- Promotional release poster by Sam Shearon
- Directed by: Seth Breedlove
- Written by: Seth Breedlove
- Produced by: Adrienne Breedlove
- Narrated by: Lyle Blackburn
- Cinematography: Zac Palmisano
- Edited by: Seth Breedlove
- Music by: Brandon Dalo
- Production company: Small Town Monsters
- Distributed by: 1091 Pictures
- Release date: October 20, 2020;
- Running time: 67 minutes
- Country: United States
- Language: English

= The Mothman Legacy =

2020 American documentary film

The Mothman Legacy is a 2020 American documentary film about the Mothman, a purported humanoid creature known for allegedly being sighted in Point Pleasant, West Virginia, in the 1960s. Directed and edited by Seth Breedlove, the film is a direct sequel to the 2017 documentary The Mothman of Point Pleasant and a follow-up to the 2019 documentary Terror in the Skies, both of which were also directed by Breedlove. All three films are produced by Breedlove's production company Small Town Monsters.

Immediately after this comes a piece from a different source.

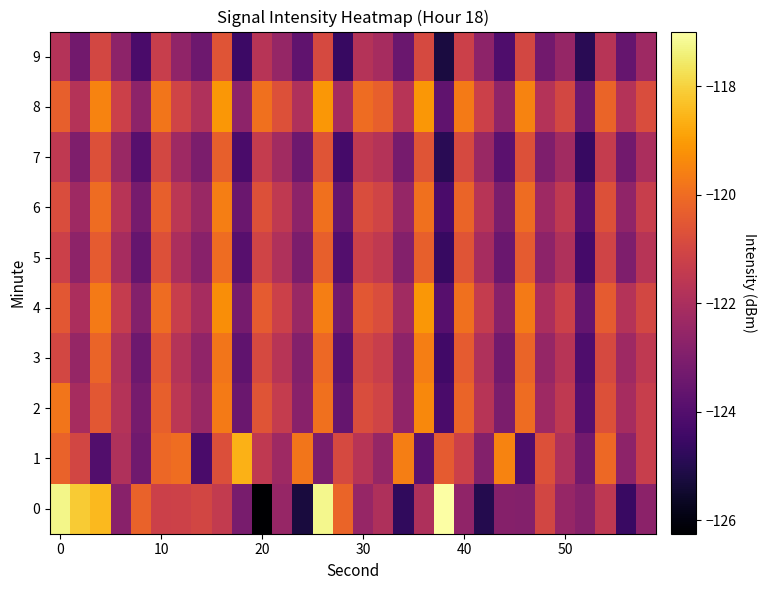

Which series has the largest total across all categories?

8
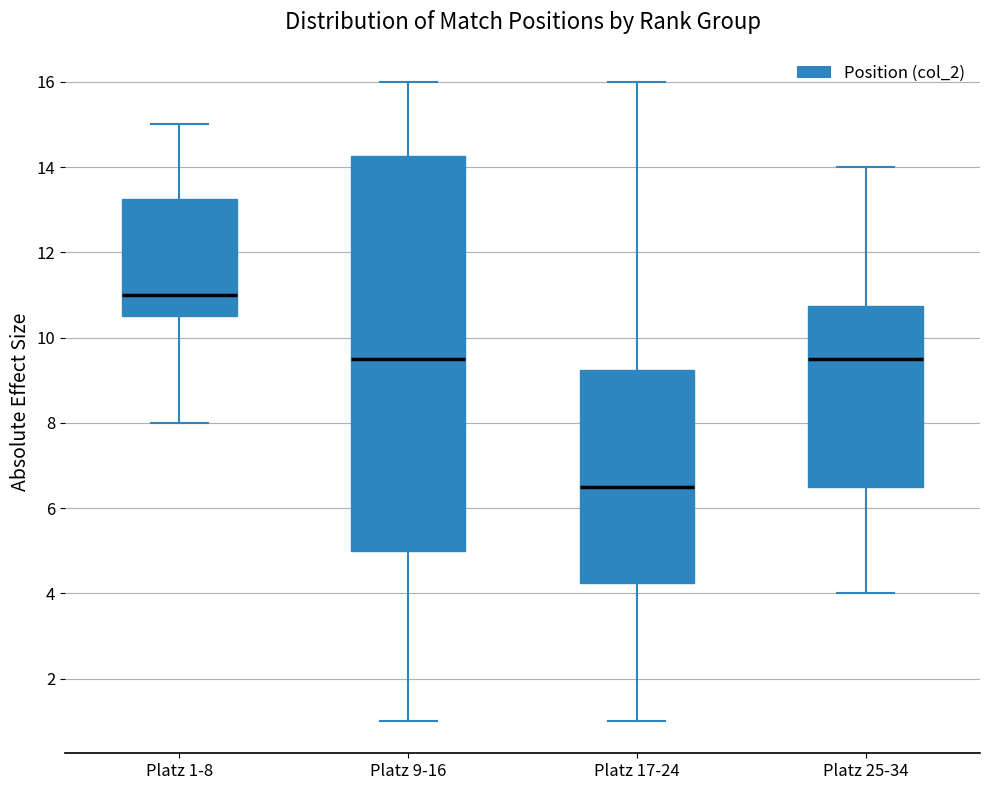

Comparing the boxes themselves (not the whiskers), which one is the tallest?

Platz 9-16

The Mothman Legacy explores reported sightings of the Mothman—dating from the 1960s to 2019—beyond Point Pleasant, featuring accounts from supposed witnesses elsewhere in West Virginia, as well as Kentucky and the greater Appalachian region. The film was initially scheduled to premiere at the Mothman Festival in Point Pleasant on September 18, 2020, but the event was cancelled due to the COVID-19 pandemic. It was released on October 20, 2020, by 1091 Pictures, on Amazon Prime Video, YouTube, and other digital streaming platforms.

==Production==
===Development===
The Mothman Legacy is a direct sequel to the 2017 documentary film The Mothman of Point Pleasant, as well as a follow-up to the 2019 documentary Terror in the Skies. All three films were directed by Seth Breedlove and produced by Breedlove's production company Small Town Monsters.

The Mothman of Point Pleasant covers the first popular alleged sightings of Mothman, which occurred in 1966 and 1967, and the collapse of the Silver Bridge on December 15, 1967, an incident which has been linked to the Mothman legend in popular culture. Breedlove has stated that he did not originally intend to create a sequel to The Mothman of Point Pleasant, as he initially felt that "the story was always the stuff in 1966 and 1967", forming a three-act structure that climaxed with the Silver Bridge collapse. The Mothman Legacy explores alleged sightings of the Mothman dating from the 1960s to 2019, featuring interviews with purported witnesses from elsewhere in West Virginia beyond the Point Pleasant area, as well as Kentucky and the greater Appalachian region. Breedlove stated that, for The Mothman Legacy, "We were all over the state of West Virginia. There's no shortage of people who claim to have seen the Mothman throughout Appalachia."

===Filming===
Roughly half of the footage for the film was shot in December 2019. As a result of the COVID-19 pandemic, the production experienced delays in early 2020. Breedlove said that, "We started back up in May, like two days after some of the restrictions lifted." Breedlove was initially unable to find crew members willing to work in close enough proximity to one another to shoot the reenactments of the alleged Mothman encounters in the film, but was eventually able to amass a crew of a sufficient size to do so.

==Release==
The Mothman Legacy was originally scheduled to premiere at the Mothman Festival in Point Pleasant on September 18, 2020, but the event was cancelled due to the COVID-19 pandemic. The worldwide digital distribution and broadcast rights to the film were acquired by 1091 Pictures in June 2020, and the film was released on October 20, 2020, on Amazon Prime Video, YouTube, and other digital streaming platforms.

==Critical reception==
On the review aggregator website Rotten Tomatoes, the film has an approval rating of 60% based on five reviews, with an average rating of 4.9/10.